One good way to achieve what you need is to employ the Circuit Breaker design pattern.
I first read about this in the book "Release It! Design and Deploy Production Ready Software" by Michael T. Nygard, from the Pragmatic Press, p104-107.
The idea of the circuit breaker is that it sits in the path of the connection between systems, passing connections through, watching for the "break condition". For example, it might trigger only if five connections in a row have all failed.
Once the circuit has broken, all calls through the circuit breaker fail immediately, without consulting the external service. This continues until a timeout occurs, when the breaker goes into a half-open state. The next call is attempted - a failure results in the timeout being reset, success in the breaker closing and the system resuming operation.
A quick google found a post by Tim Ross that reads well and goes into more detail.
In your case, you could use a circuit breaker with a timeout of 10 minutes, and a trigger of 5 failures.
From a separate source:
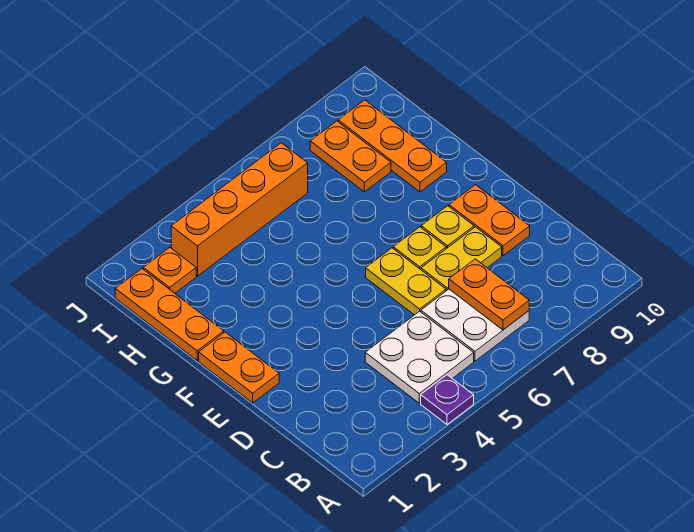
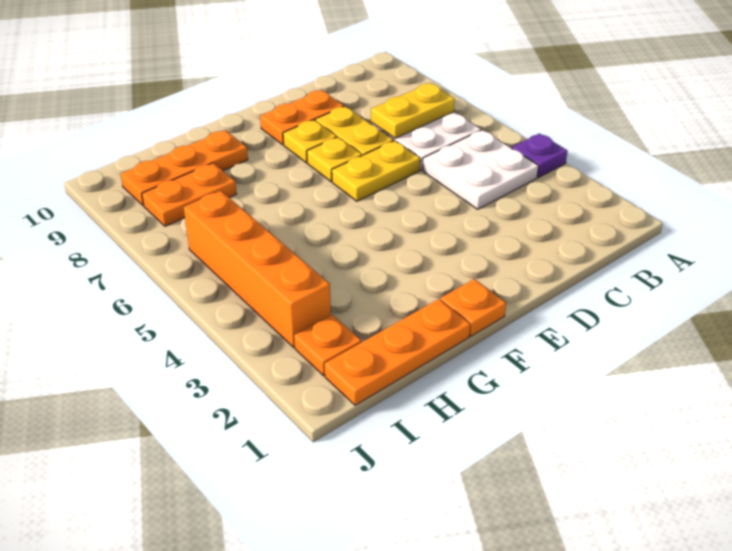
orange 1x2 plate [449,259,529,330] -> yellow 1x2 plate [371,83,455,138]
orange 1x2 plate [199,332,279,403] -> orange 1x1 plate [441,279,506,336]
Your log files would then contain, in the case of an all day failure, five exceptions logged for the original problem, and then just six more an hour (compared with 240 at 15 second intervals), indicating that the problem persists.
Depending on your requirements, you could include a manual "reset" of the circuit breaker, or you could just leave it to automatically reset when the 10 minute timeout reveals things are back to normal. This could be useful - generally the fewer things the sysadmins need to fuss with, the better they like it.